When you choose to open those cages and walk away at the end of it...
The fur farmer files an insurance claim. They get a payout.
The "cause" suffers damage, and animal welfare activists take a hit to their credibility due to your unethical, careless, and ignorant actions.
The mink go through elevated levels of stress and pain, and often meet a MORE brutal end than they would on the farm (as horrific as farm life and death already is).
Mink, as a species, go through another wave of being villainized and treated like trash (this impacts native wild mink as well). This actually jeopardizes mink that are currently safe in the care of rescues and sanctuaries - acts like this release increase the risk of enacting laws that will declare mink as injurious, and will likely force mink in sanctuary care in some states to be euthanized.
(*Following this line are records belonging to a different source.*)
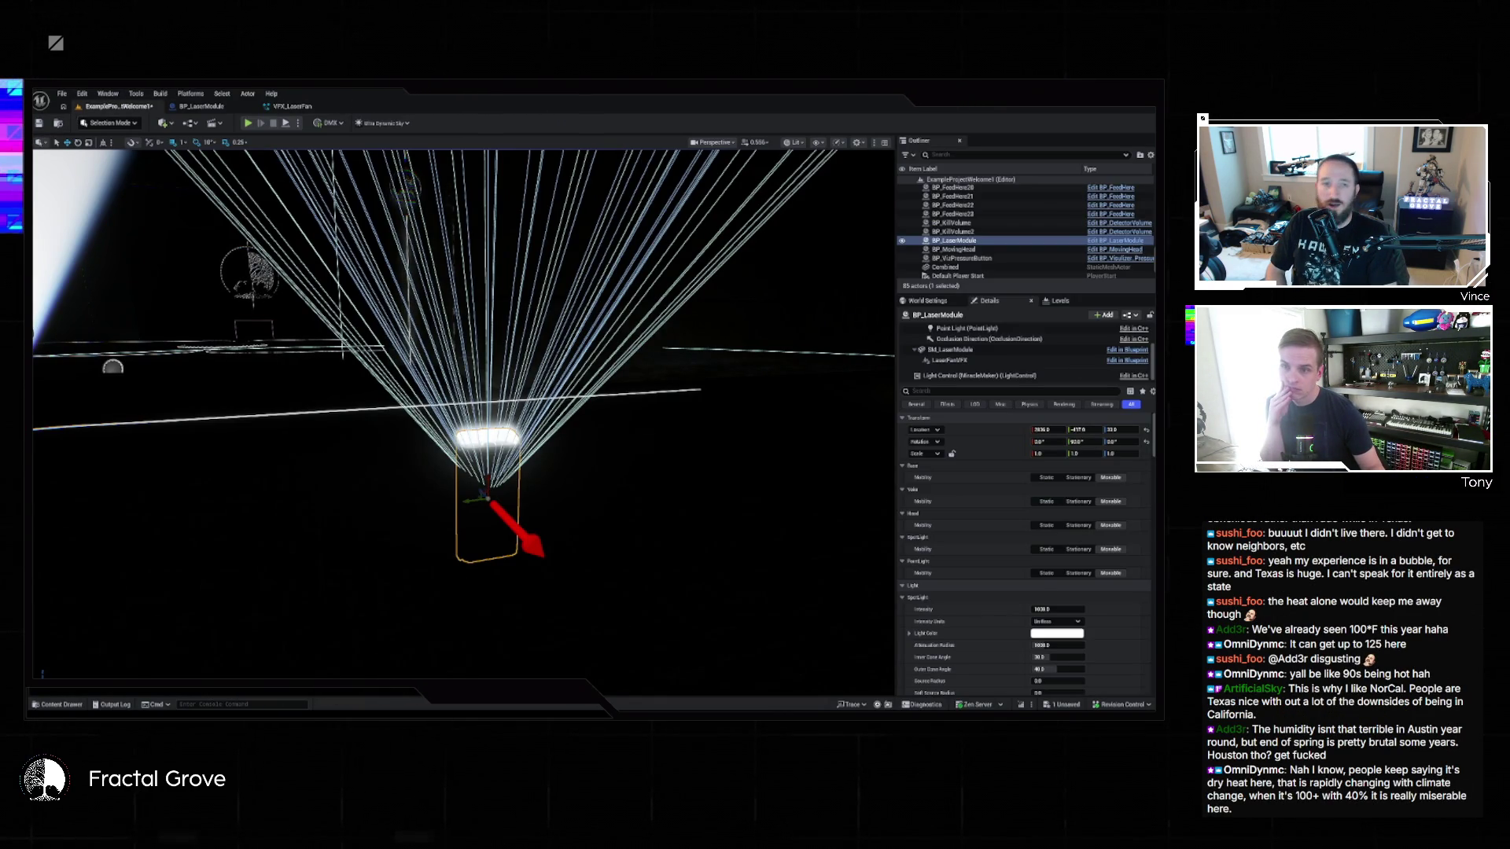
pyautogui.click(951, 349)
pyautogui.click(956, 360)
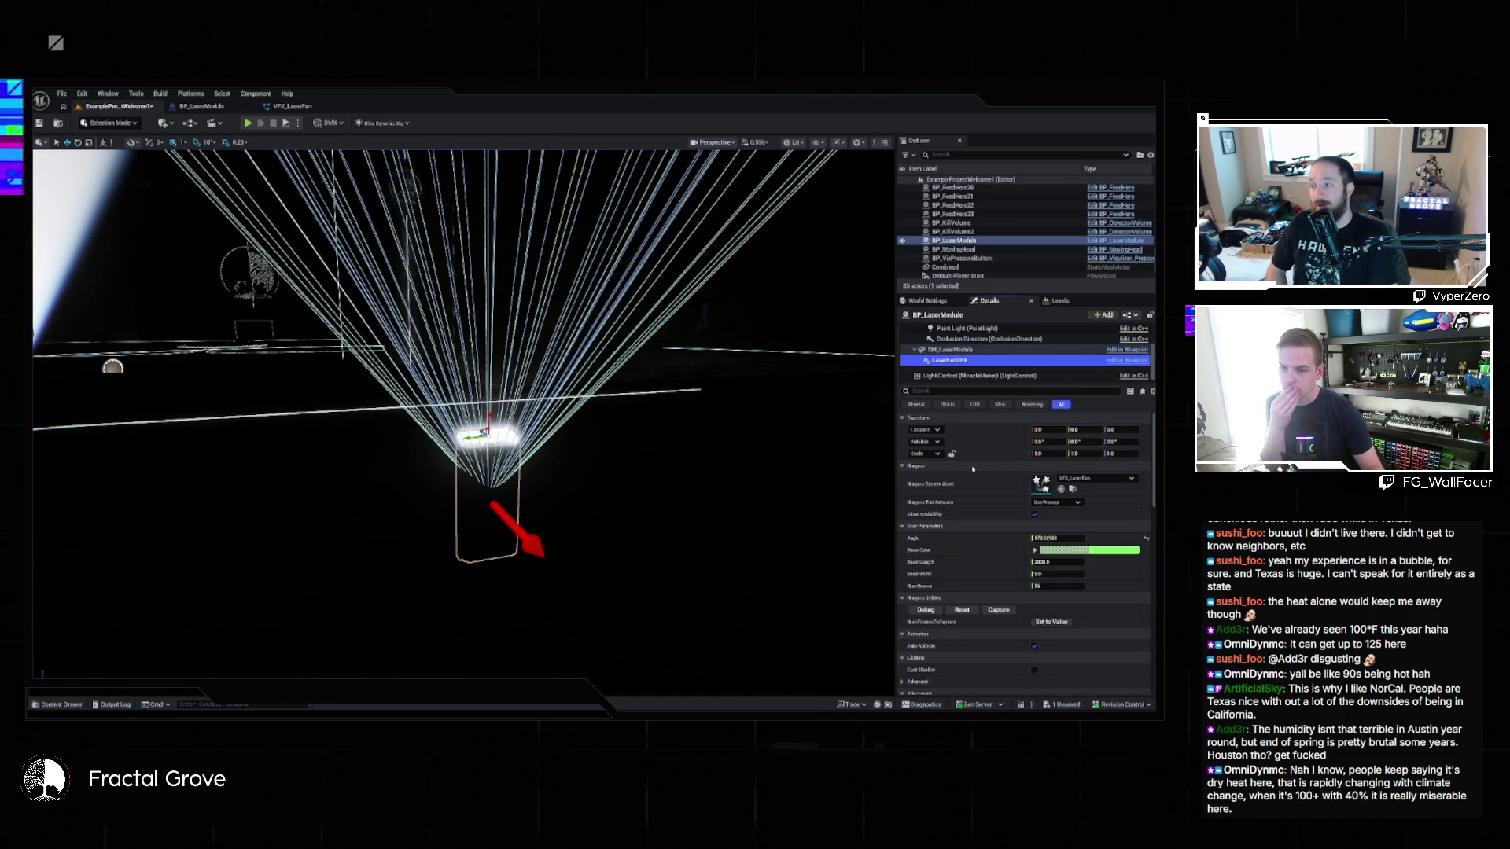
pyautogui.scroll(-5, 975, 541)
pyautogui.scroll(-3, 976, 541)
pyautogui.scroll(-10, 976, 540)
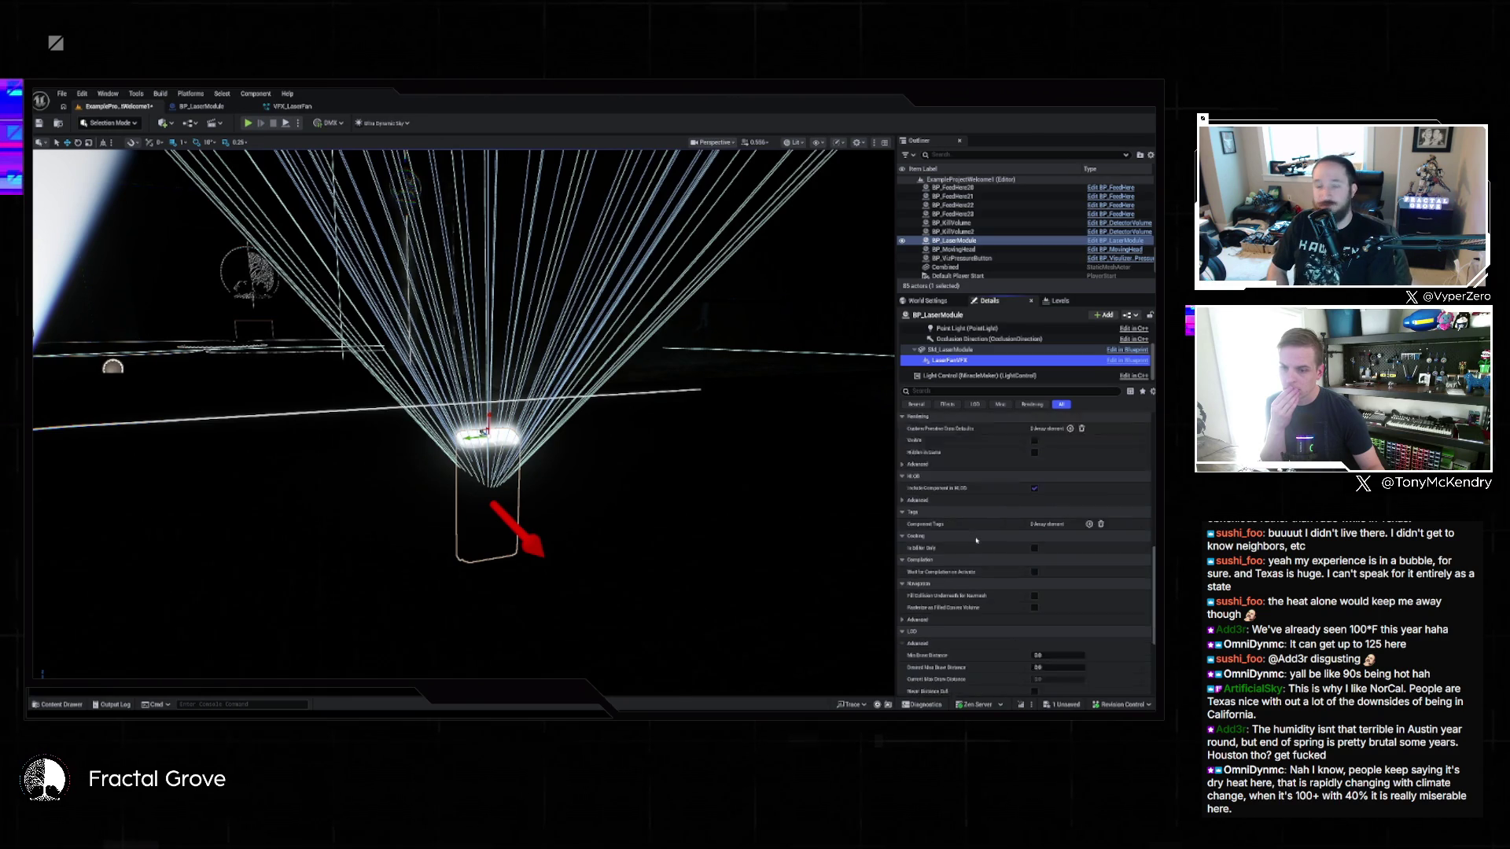
pyautogui.scroll(-2, 976, 540)
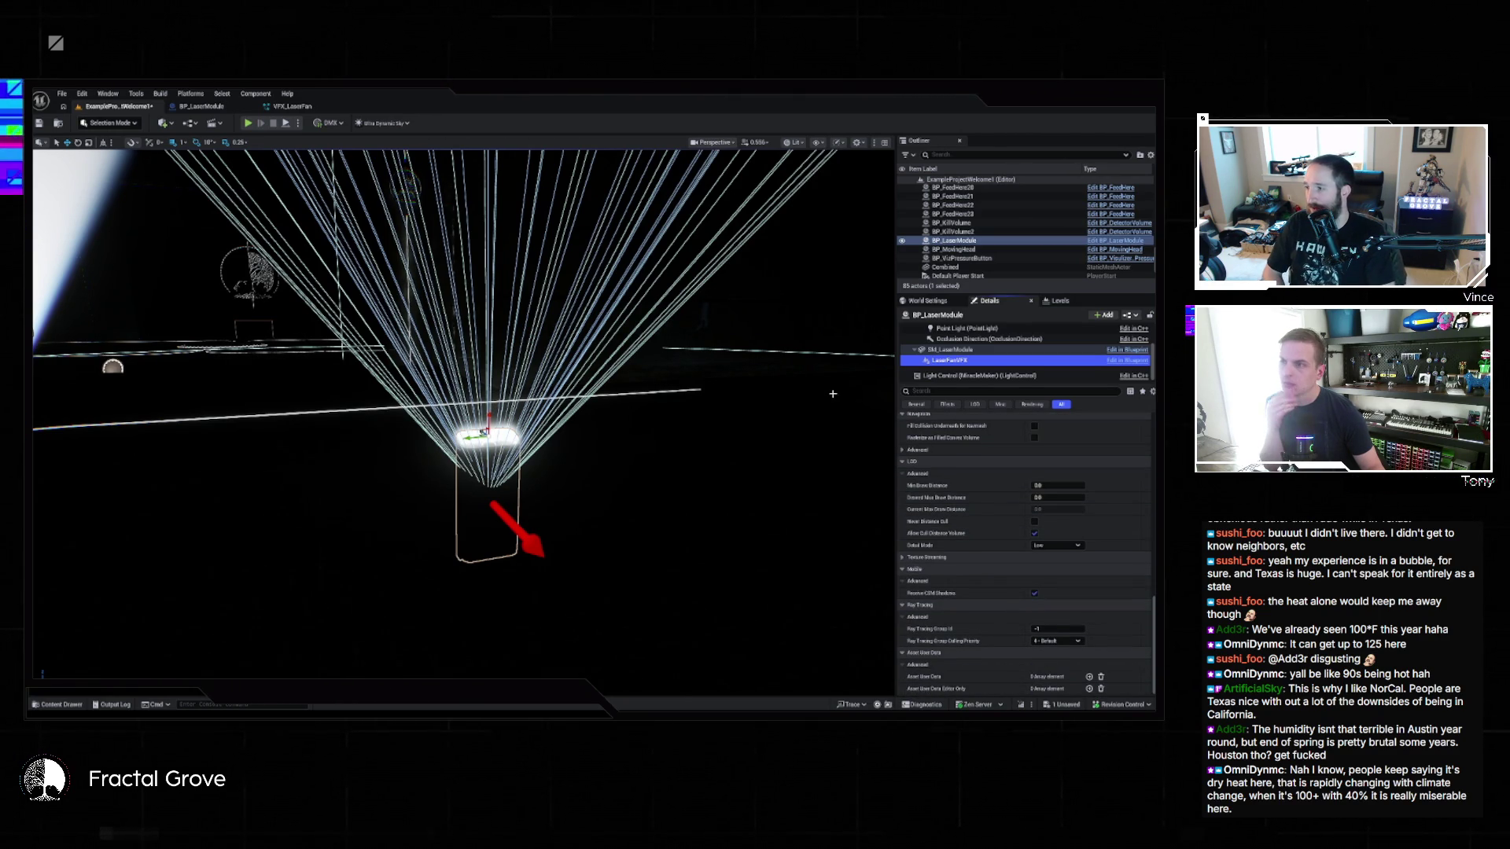
pyautogui.click(211, 107)
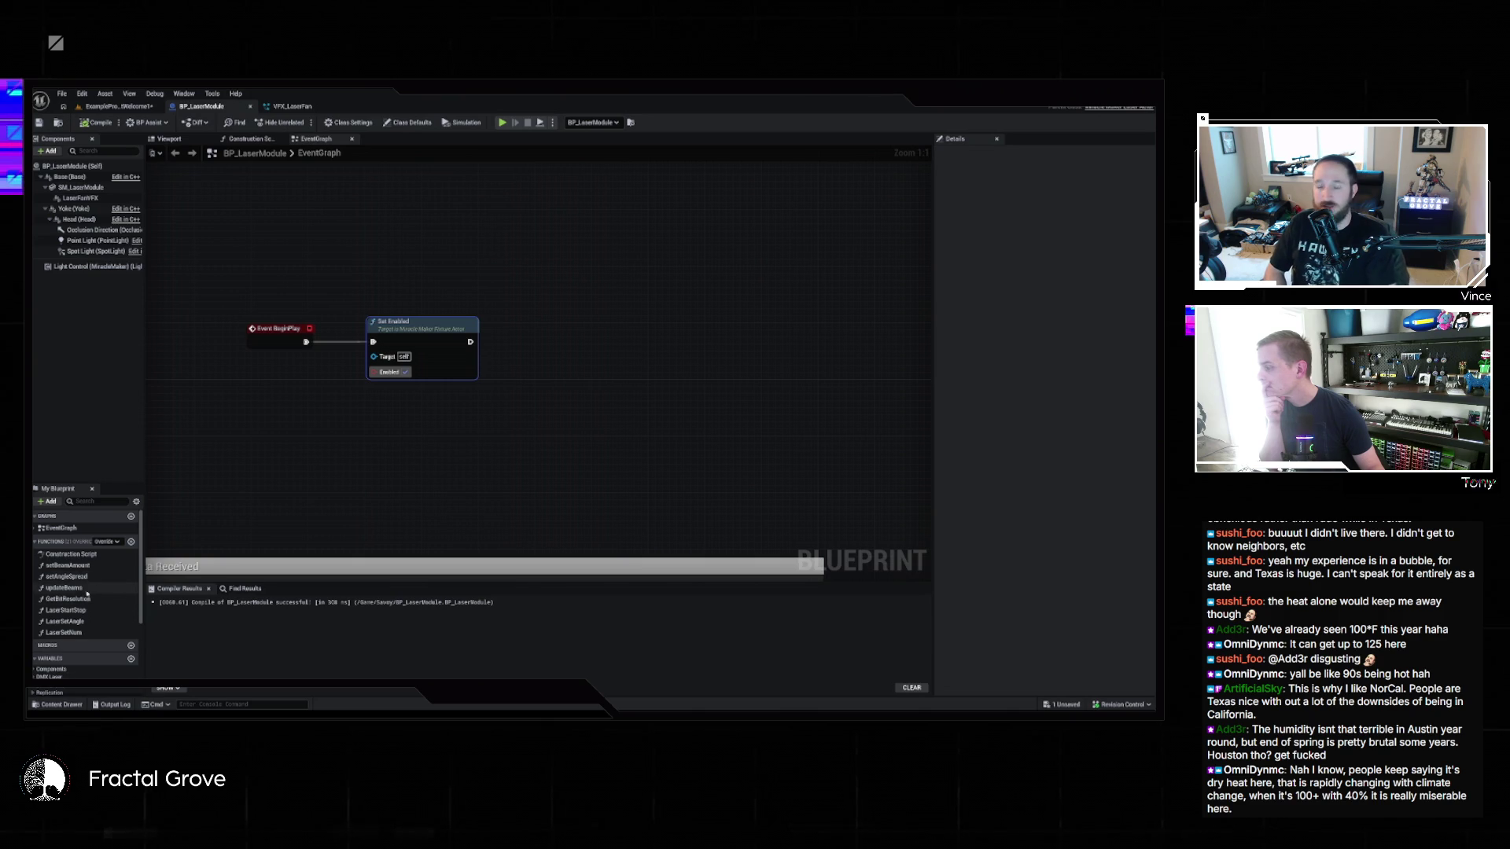
# Step: Expand DMX Laser and DMX Events and inspect the BeamColor, FanMaxBeams and Start-Stop variables
pyautogui.scroll(-5, 87, 597)
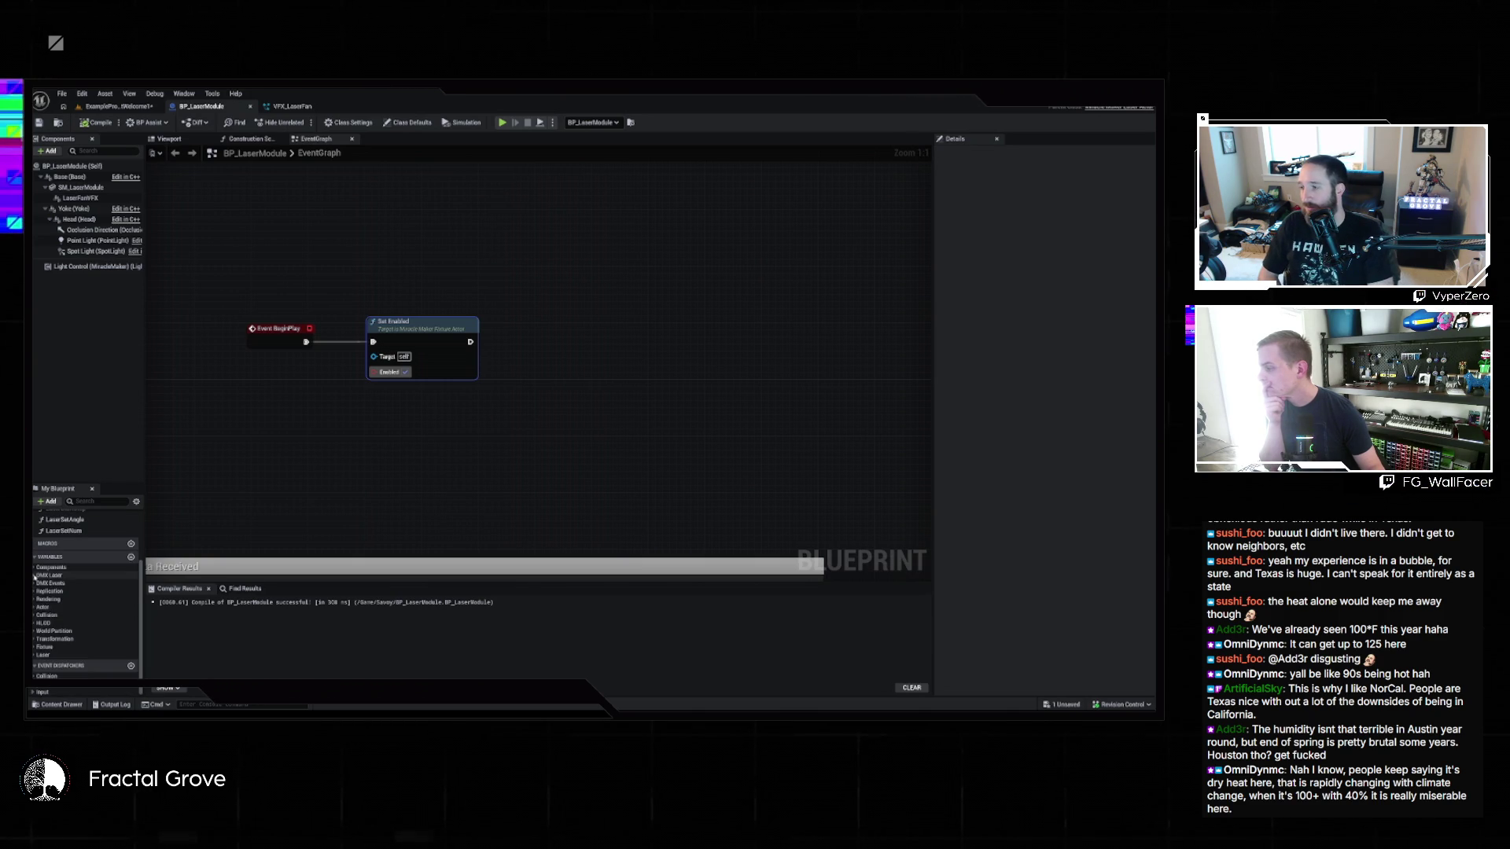
pyautogui.click(34, 577)
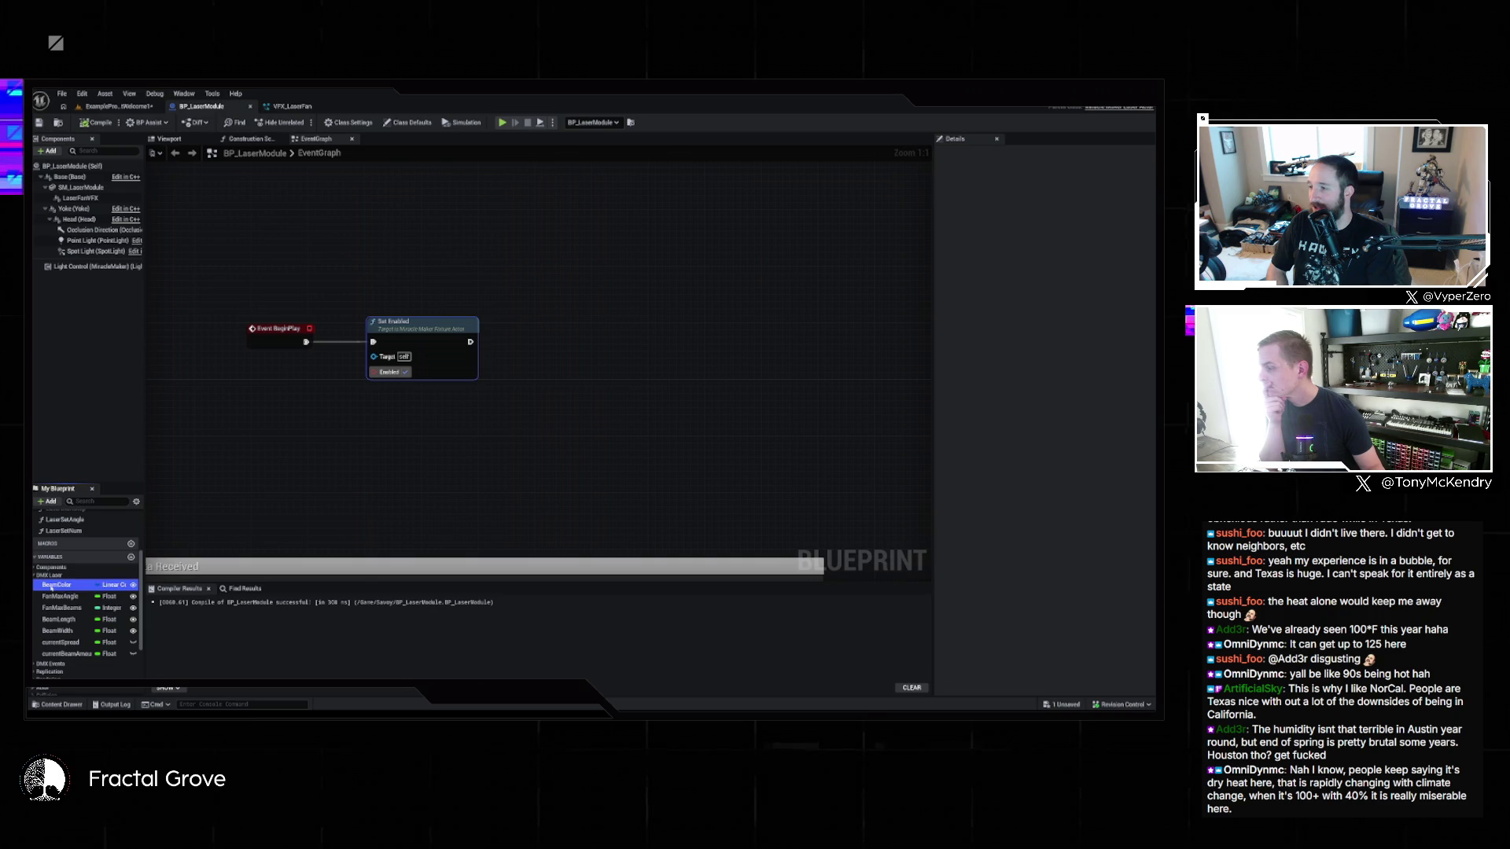
pyautogui.click(51, 587)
And the rescuers, the wildlife rehabilitators- we scramble to triage the horrible mess you've created and try to actually SAVE some of these mink. We respond to the messages and pick up/intake, frantically network for fosters remotely. Rush mink to the vet, fill their bellies, keep them safe, test them for ADV. Rescues foot the bill -physically, emotionally, monetarily- for your shortsighted, unethical follies.
So as far as we are concerned this is not even remotely a debatable topic. People who open the cages and walk away are guilty of horrific animal cruelty and ecological destruction. They damage the fight to end fur farming. Their actions are selfish and utterly without ethical consideration. Their intentions, however noble, frankly do not matter, this. is. cruelty.
Animal activism should not involve cruelty, it should not involve killing innocent animals and risking the fate and future of our native wildlife.